Together, they form the backbone of microservice resilience, ensuring systems recover fast, scale smartly, and stay available even in partial failure scenarios.
✅ Summary
- Use
/actuator/health
with custom indicators. - Integrate with Kubernetes probes.
- Implement self-healing with scheduled logic.
- Monitor, test, and refine frequently.
❓ FAQ – Health Check & Self-Healing in Java
1. What’s the difference between liveness and readiness?
Liveness: Is app running?
Readiness: Is app ready to receive traffic?
2. Can I customize Spring Boot health checks?
Yes. Implement HealthIndicator
.
3. Should I restart on all failures?
No. Use smart recovery logic.
4. What’s a good retry interval?
Start with 30 seconds and monitor.
5. Can self-healing mask real issues?
Yes.
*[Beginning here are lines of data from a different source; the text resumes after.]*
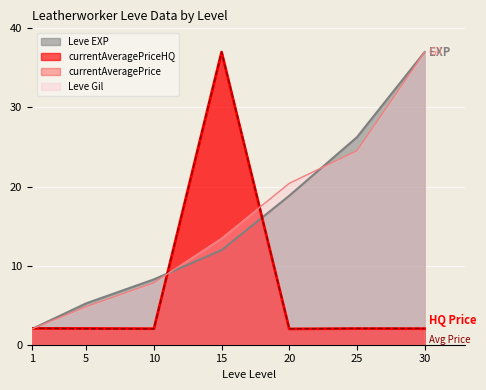

Is the value of currentAveragePrice at 30 greater than the value of currentAveragePriceHQ at 15?

No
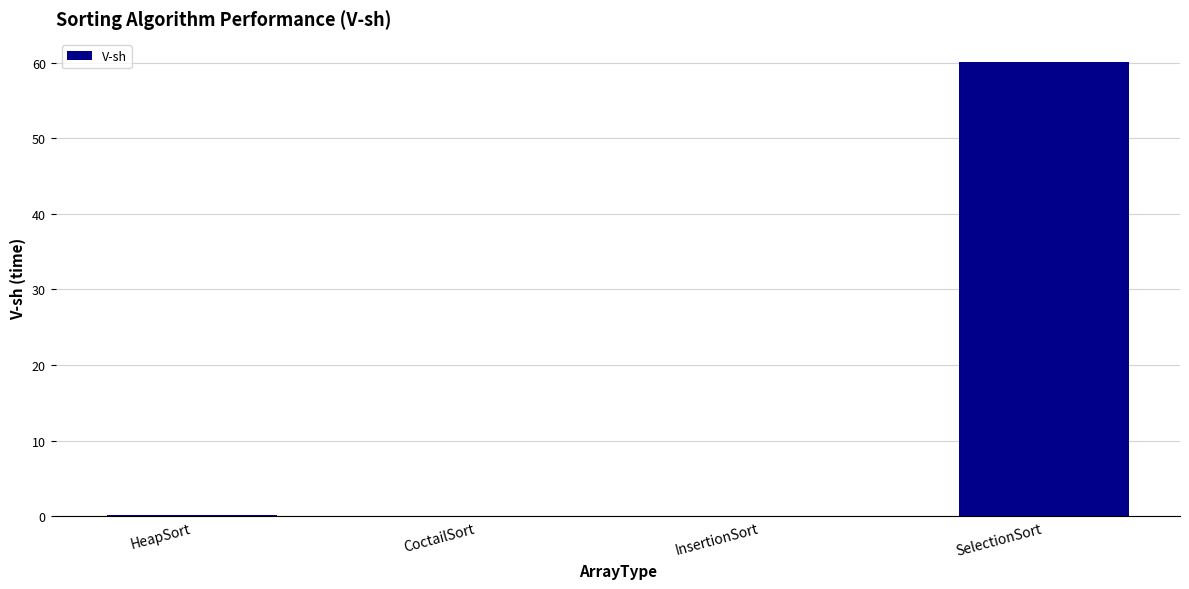

What is the sum of all values?

60.4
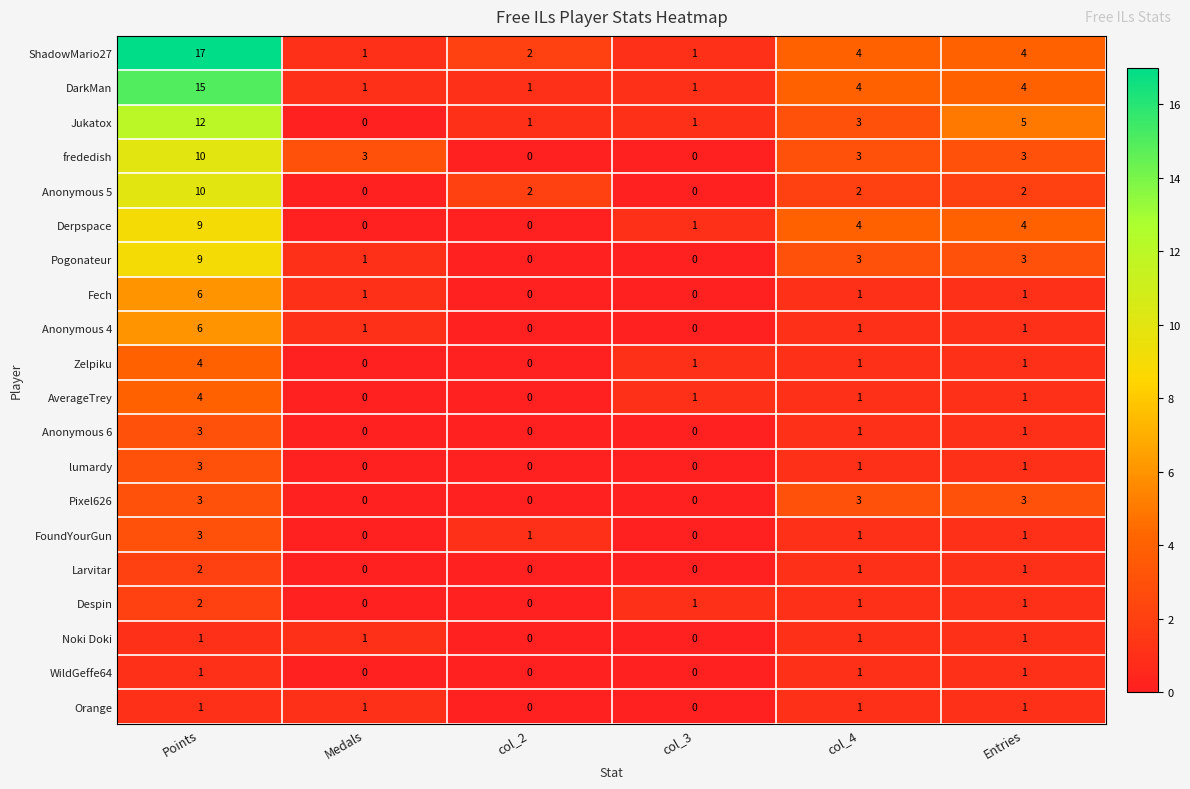

Which series changed the most between col_3 and Entries?

Jukatox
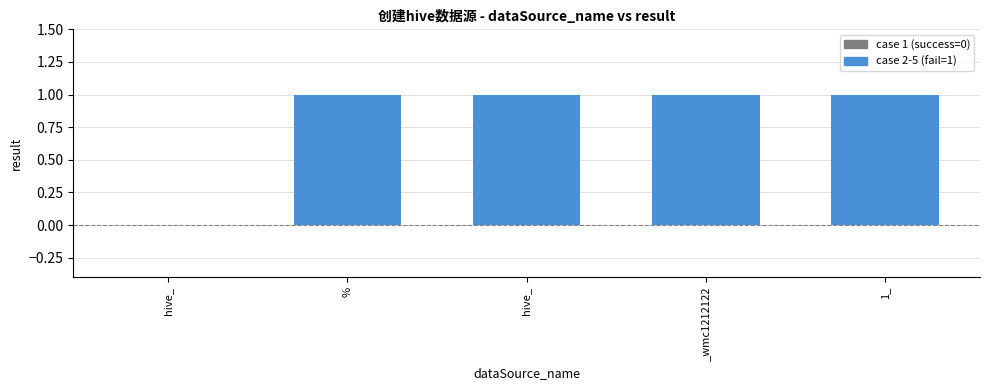

The chart shows a value of 2 at _wmc1212122. True or false?

False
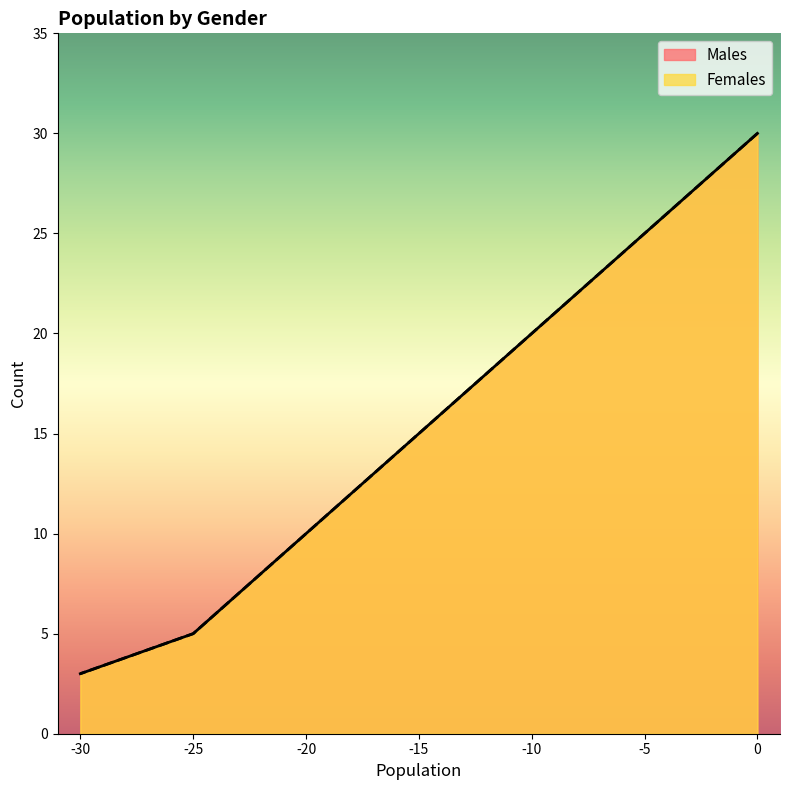

Reading left to right, extract all data points from this chart.

Males: 0=30	-5=25	-10=20	-15=15	-20=10	-25=5	-30=3
Females: 0=30	-5=25	-10=20	-15=15	-20=10	-25=5	-30=3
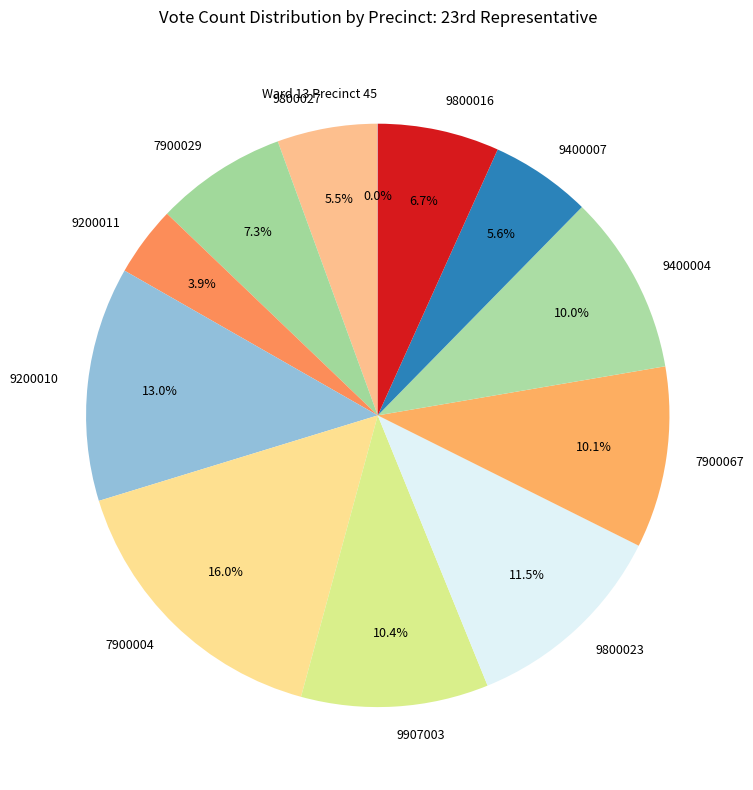

Combined, do 9800016 and 9907003 account for over 50%?

No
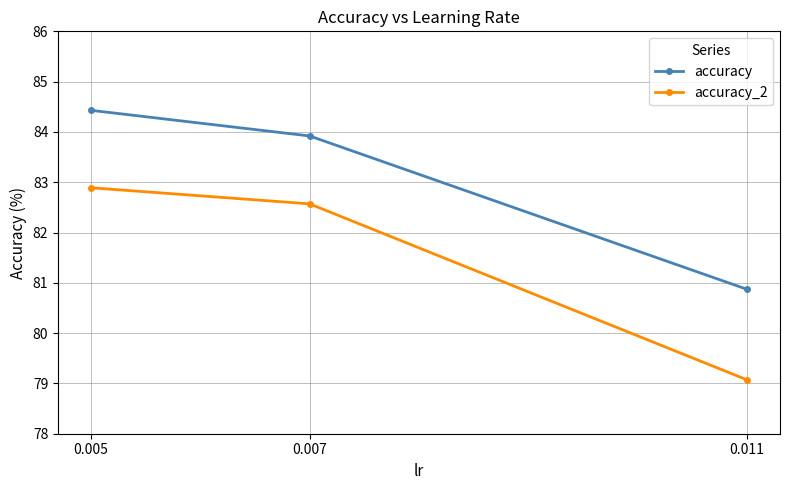

What is the sum of all accuracy values?

249.2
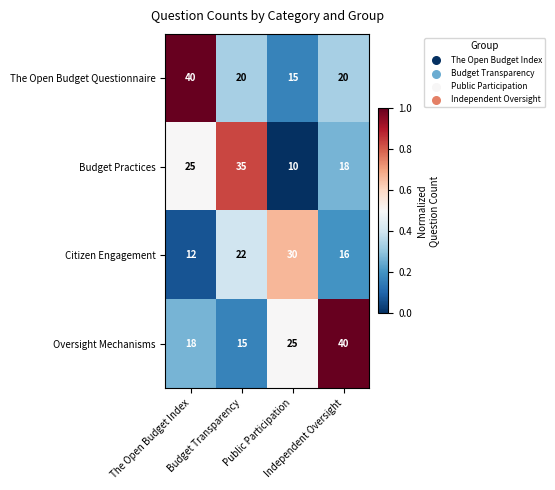

Count the Budget Practices values in the range 18 to 35.

3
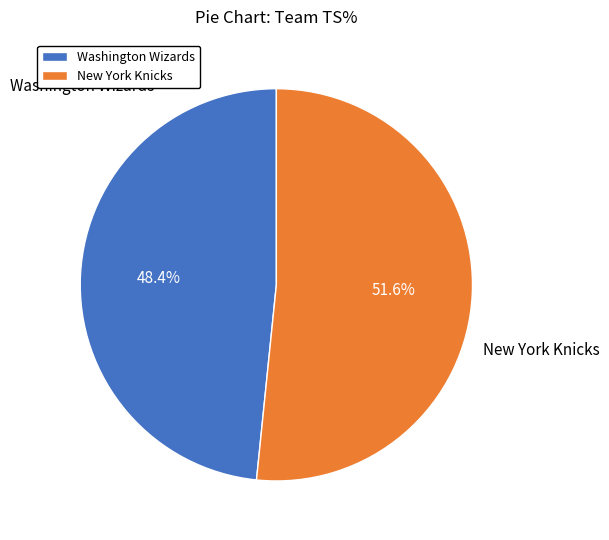

The New York Knicks slice represents 59% of the pie. True or false?

False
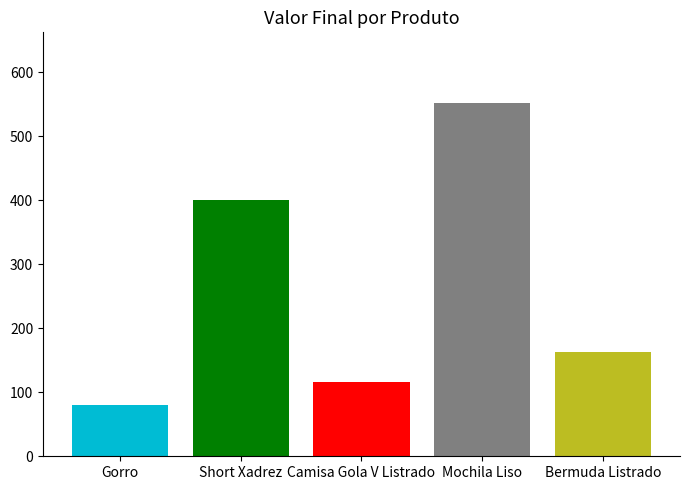

What is the spread (max minus min) of values at Camisa Gola V Listrado?

472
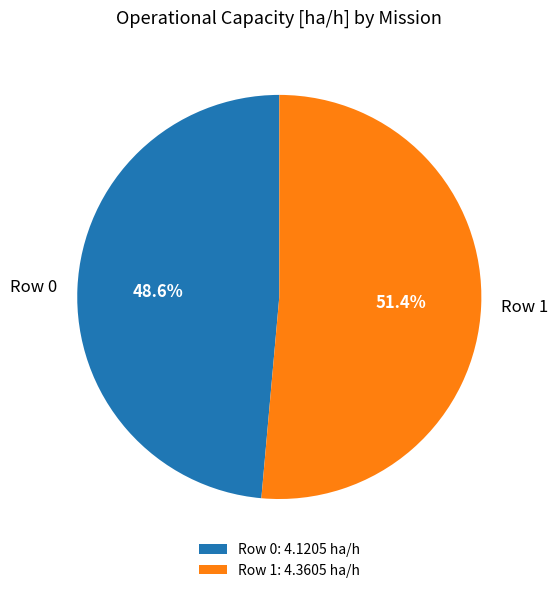

Is it true that Row 1 is 41% of the pie?

False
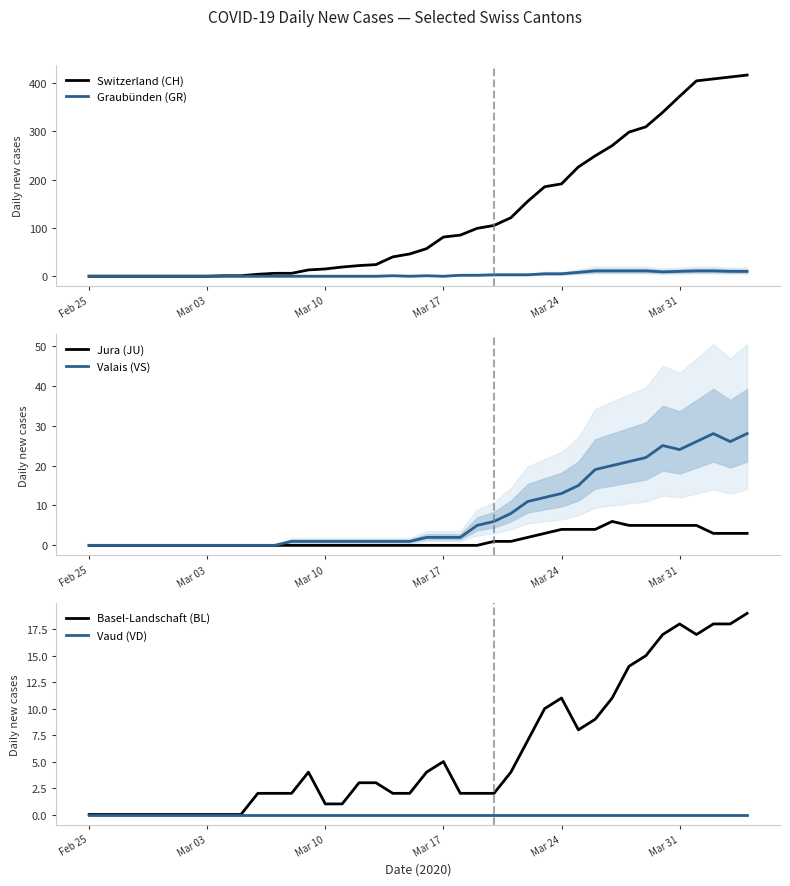

What position from the left is Feb 25?

1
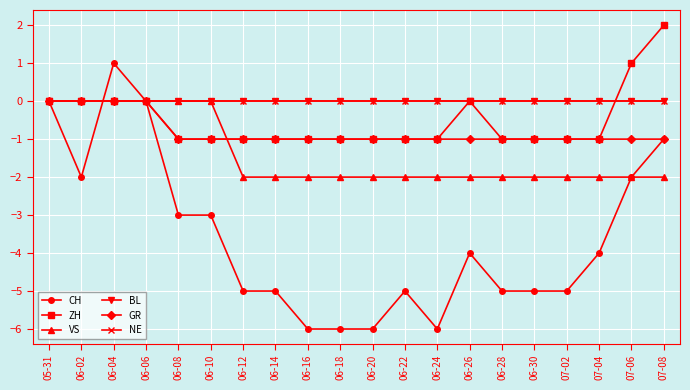

True or false: VS and NE intersect in this chart.

False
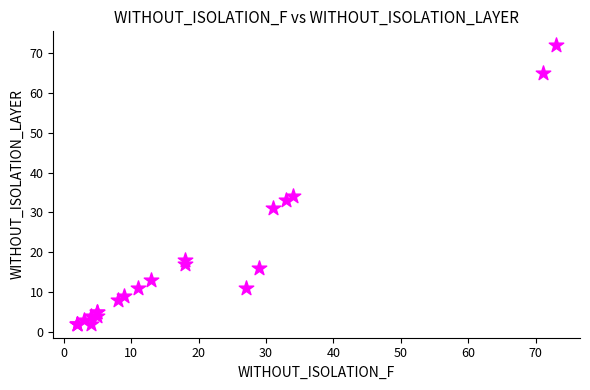

What Y value in the scatter plot is closest to 37?

34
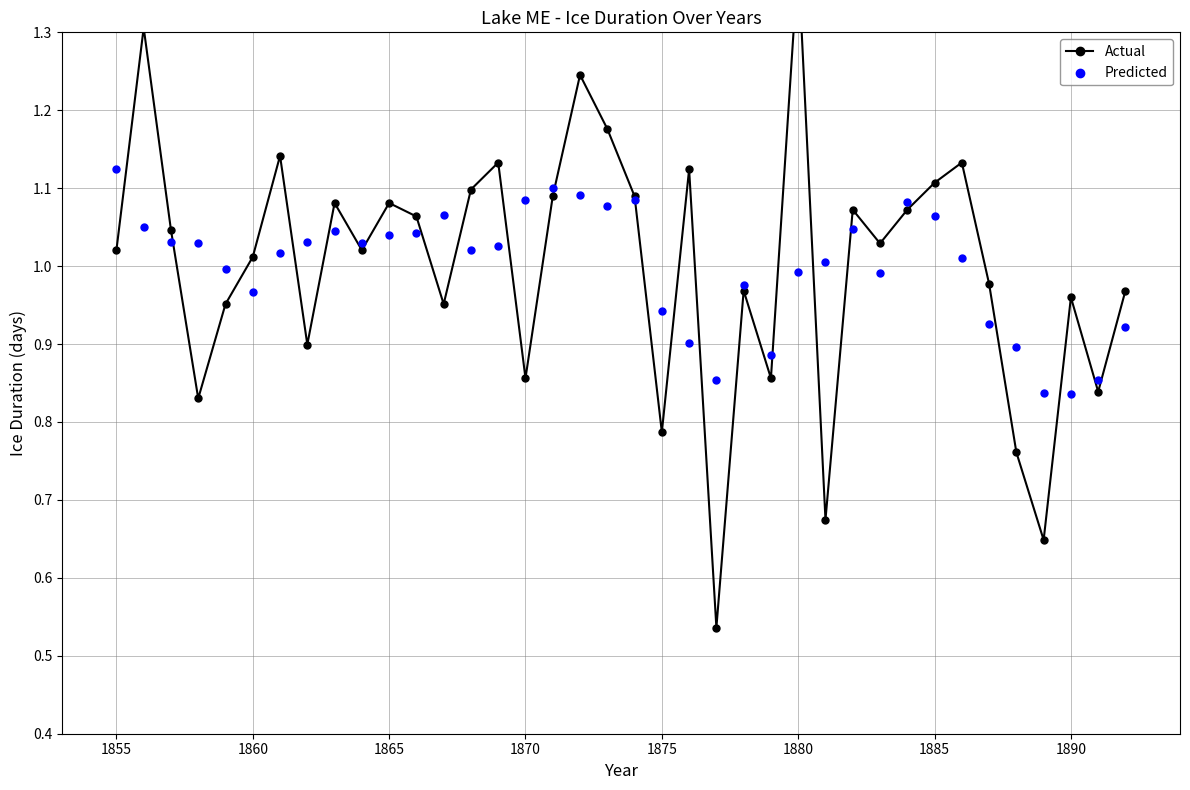

At which category is the sum across all series the highest?

1880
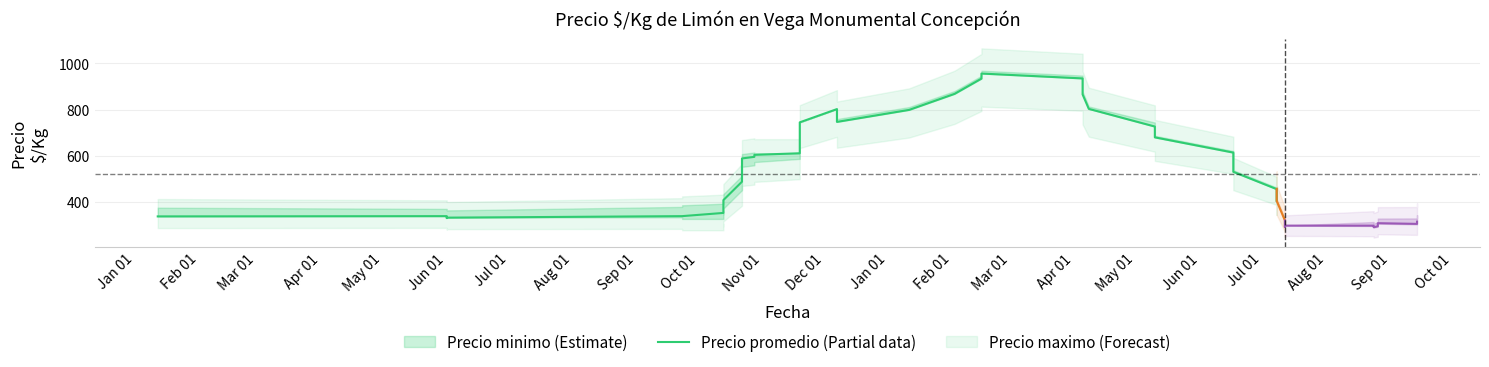

What is the value of the 4th point from the left?

332.0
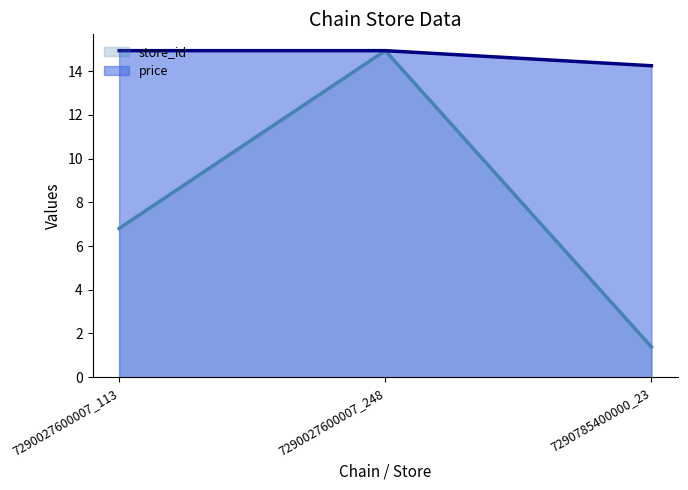

At how many categories does at least one series exceed 6?

3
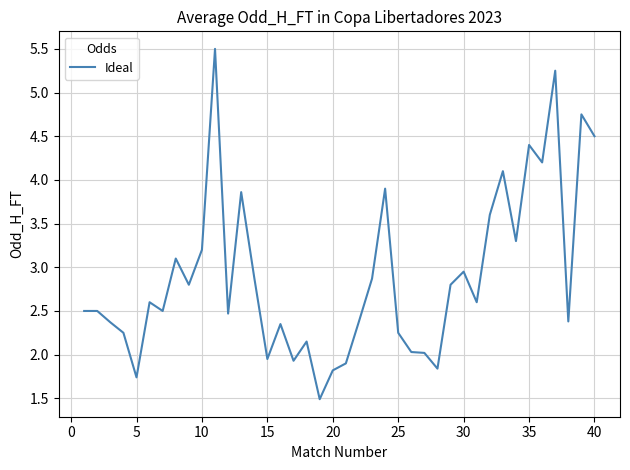

How many distinct data groups are displayed?

1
Add alerting to monitor recovery attempts.
6. What tools integrate with health checks?
Kubernetes, Prometheus, Grafana, ELK.
7. Do all services need readiness probes?
Only those with long startup processes or external dependencies.
8. How can I simulate failure locally?
Kill DB connection or simulate high CPU to test liveness.
9. What about multi-region failover?
Use readiness checks to direct traffic only to healthy regions.
10. Can I use retries and self-healing together?
Yes. Retry short failures, self-heal persistent issues.